FusterCluck is a POC script for attacking failover clusters via the cluster API over RPC. The tool allows enumeration of cluster nodes and the state of cluster roles. If an attacker has control of a cluster admin or a cluster virtual account, they can migrate cluster groups to every node of the cluster and target the cluster namespaces as a method of lateral movement.
pip install -r requirements.txt
enum_cluster [type]- Enumerate cluster resources (node, group, resource, network)get_clustername- Get cluster and node namesget_groupstate <group_name>- Get current state of a cluster groupmovegroup -group <name> -node <name>- Move a group to a specific nodehelp- Show available commandsexit- Terminate the session
# Enumerate all nodes in the cluster
enum_cluster node
# Enumerate all groups in the cluster
enum_cluster group
# Check state of a cluster group
get_groupstate "cluster-share"
# Move a group to a different node
movegroup -group "cluster-sharer" -node "NODE1"
Windows Server Failover Cluster (WSFC) is a Microsoft Windows feature that grants high availibility to resources or applications. Examples of clustered services include distributed file servers or MSSQL databases. Always-On Availability Groups (AG) are built on-top of WSFC services and provide alternate methods of high availability depending on the admin's needs. Standard deployments of WSFC create Active Directory machine accounts to represent cluster resources. These are known as the cluster name object (CNO) and virtual computer objects (VCO) and are commonly referred to as "cluster virtual accounts".

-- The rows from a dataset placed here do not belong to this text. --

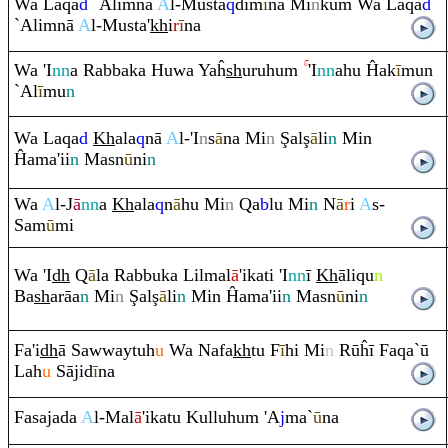
Wa La
q
a
d
`Ali
m
nā
A
l-Musta
q
dim
ī
na Mi
n
ku
m
Wa La
q
a
d
`Ali
m
nā
A
l-Musta'
kh
i
r
ī
na
Wa 'I
nn
a
Ra
bbaka Huwa Yaĥ
sh
u
ru
hu
m
'I
nn
ahu Ĥak
ī
mun
`Al
ī
mu
n
Wa La
q
a
d
Kh
ala
q
nā
A
l-'I
n
s
ā
na Mi
n
Ş
al
ş
ā
li
n
Min
Ĥama'ii
n
Masn
ū
ni
n
Wa
A
l-J
ā
nn
a
Kh
ala
q
n
ā
hu Mi
n
Q
a
b
lu Mi
n
N
ā
r
i
A
s-
Sam
ū
mi
Wa 'I
dh
Q
ā
la
Ra
bbuka Lilmal
ā
'ikati 'I
nn
ī
Kh
āli
q
u
n
Ba
sh
a
rā
a
n
Mi
n
Ş
al
ş
ā
li
n
Min Ĥama'ii
n
Masn
ū
ni
n
Fa'i
dh
ā Sawwaytuh
u
Wa Nafa
kh
tu F
ī
hi Mi
n
Rūĥī Fa
q
a`ū
Lah
u
Sājid
ī
na
Fasajada
A
l-Mal
ā
'ikatu Kulluhu
m
'A
j
ma`
ū
na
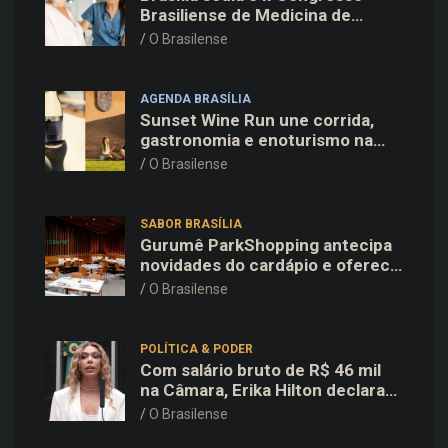
Brasiliense de Medicina de
Família e Comunidade na Fiocruz
O Brasilense
AGENDA BRASÍLIA
Sunset Wine Run une corrida,
gastronomia e enoturismo na
Vinícola Brasília
O Brasilense
SABOR BRASÍLIA
Gurumê ParkShopping antecipa
novidades do cardápio e oferece
25% de desconto no delivery
O Brasilense
para o Dia dos Pais
POLÍTICA & PODER
Com salário bruto de R$ 46 mil
na Câmara, Erika Hilton declara
patrimônio de R$ 15,9 mil ao TSE
O Brasilense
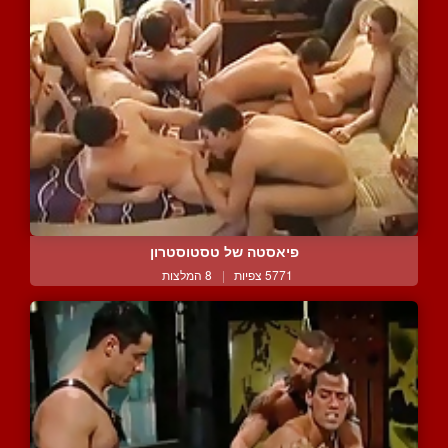
פיאסטה של טסטוסטרון
5771 צפיות
|
8 המלצות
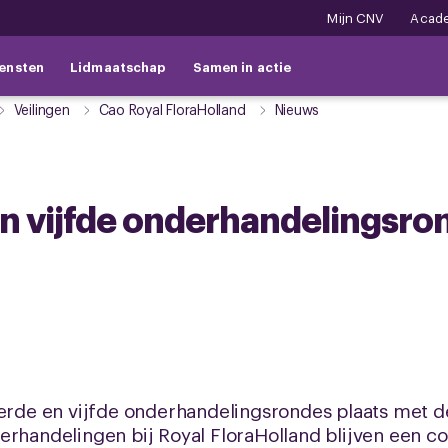
Mijn CNV
Acad
ensten
Lidmaatschap
Samen in actie
Veilingen
Cao Royal FloraHolland
Nieuws
n vijfde onderhandelingsro
vierde en vijfde onderhandelingsrondes plaats met
derhandelingen bij Royal FloraHolland blijven een 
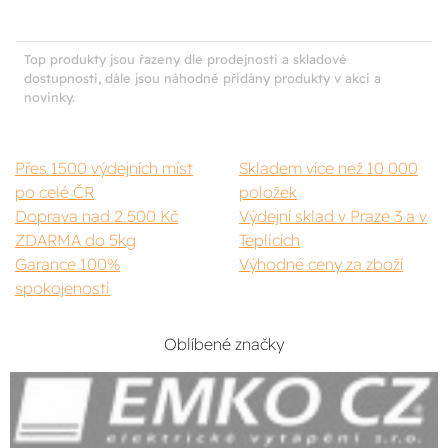
Top produkty jsou řazeny dle prodejnosti a skladové
dostupnosti, dále jsou náhodně přidány produkty v akci a
novinky.
Přes 1500 výdejních míst
Skladem více než 10 000
po celé ČR
položek
Doprava nad 2.500 Kč
Výdejní sklad v Praze 3 a v
ZDARMA do 5kg
Teplicích
Garance 100%
Výhodné ceny za zboží
spokojenosti
Oblíbené značky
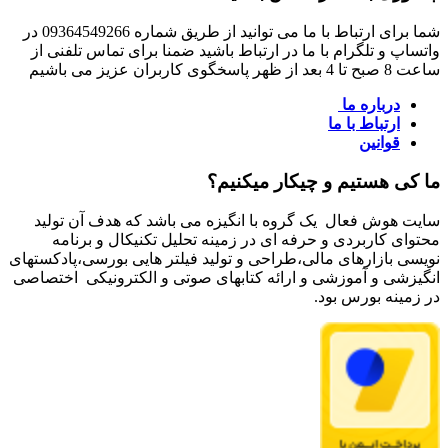
شما برای ارتباط با ما می توانید از طریق شماره 09364549266 در
واتساپ و تلگرام با ما در ارتباط باشید ضمنا برای تماس تلفنی از
ساعت 8 صبح تا 4 بعد از ظهر پاسخگوی کاربران عزیز می باشیم
درباره ما
ارتباط با ما
قوانین
ما کی هستیم و چیکار میکنیم؟
سایت هوش فعال یک گروه با انگیزه می باشد که هدف آن تولید
محتوای کاربردی و حرفه ای در زمینه تحلیل تکنیکال و برنامه
نویسی بازارهای مالی،طراحی و تولید فیلتر هایی بورسی،پادکستهای
انگیزشی و آموزشی و ارائه کتابهای صوتی و الکترونیکی اختصاصی
در زمینه بورس بود.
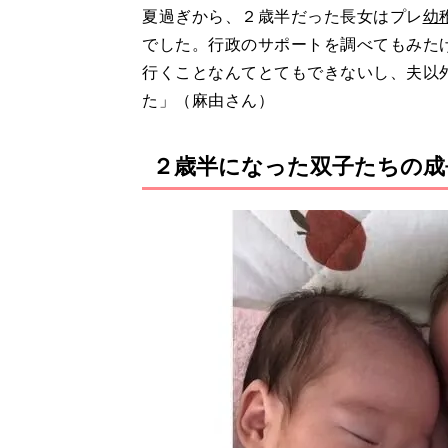
夏過ぎから、２歳半だった長女はプレ
幼
でした。行政のサポートを調べてもみた
行くことなんてとてもできないし、夫以外
た」（麻由さん）
２歳半になった双子たちの成長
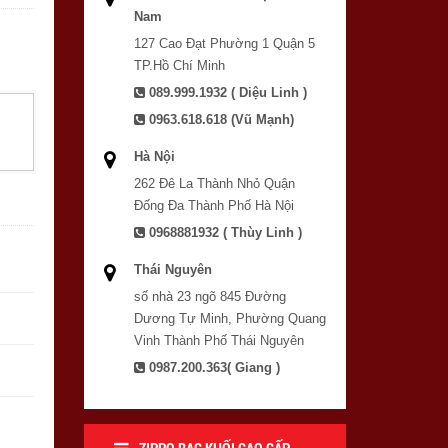
Nam
127 Cao Đạt Phường 1 Quận 5
TP.Hồ Chí Minh
089.999.1932 ( Diệu Linh )
0963.618.618 (Vũ Mạnh)
Hà Nội
262 Đê La Thành Nhỏ Quận
Đống Đa Thành Phố Hà Nội
0968881932 ( Thùy Linh )
Thái Nguyên
số nhà 23 ngõ 845 Đường
Dương Tự Minh, Phường Quang
Vinh Thành Phố Thái Nguyên
0987.200.363( Giang )
ZIPPO BẠC KHỐI CAO CẤP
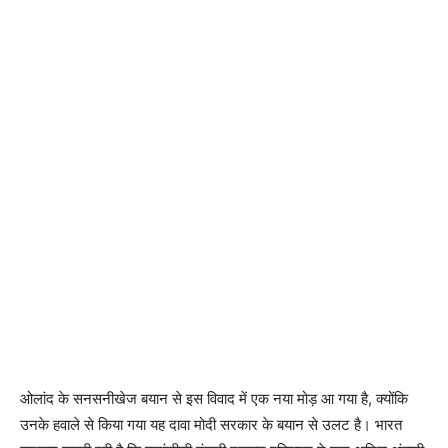
ओलांद के सनसनीखेज बयान से इस विवाद में एक नया मोड़ आ गया है, क्योंकि
उनके हवाले से किया गया यह दावा मोदी सरकार के बयान से उलट है। भारत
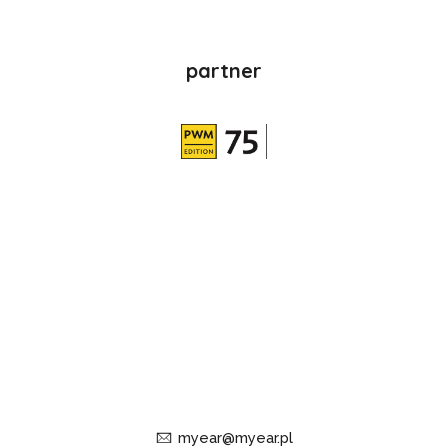
partner
myear@myear.pl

The CNO is created when the cluster is deployed and represents the cluster itself while the VCO represents a clustered service or application and is created when the role is deployed on the cluster. A cluster may only have one CNO but may have one or more VCOs depending on the number of roles installed. For clarity, not all roles require use of a VCO and admins may choose to forego deployment such as for a MSSQL AG. When each account is created, an IP address is reserved in DHCP and a DNS entry is created that represents an access point. The
These access points, or namespaces, enable access to cluster resources. The CNO namespace provides an administrative access point and is how the cluster is managed while the VCO namespace provides standard access and is how clients interact with the the clustered role(s).
A cluster will have two or member servers known as nodes. Nodes work collaboritiavely to ensure availability and own or host the CNO and VCO resources. Only one node may own the resource at a time and is considered the active node. When a client requests access to a clustered resource the active client facilitates the request. In the event of a failure, the cluster automatically moves the role's group of dependent resources to the next healthy node. When the cluster service starts on a node, the service validates the credentials for the VCO and CNO accounts and maintains a persistent logon session for each to facilitate failover and minimize downtime.
Cluster configuration settings are stored in registry and replicated to each node in the cluster at HKLM\Cluster. When a setting is updated in the cluster, each node updates their own database to ensure settings are synchronized and passive nodes are able to assume an active state in the event of a failover.
To facilitate Kerberos authentication, each node must be able to decrypt service tickets provided by clients for the cluster namespaces. The cluster stores and replicates encrypted credentials for the CNO and VCO AD machine accounts in the ResourceData key for each resource in the cluster database.
An administrative user may decrypt and recover the hashed credentials for these accounts using the POC code provided here.
With control of the virtual account credentials, an attacker may use the S4U2Self Kerberos extension to impersonate cluster admins in combination with this tool to commpromise the cluster.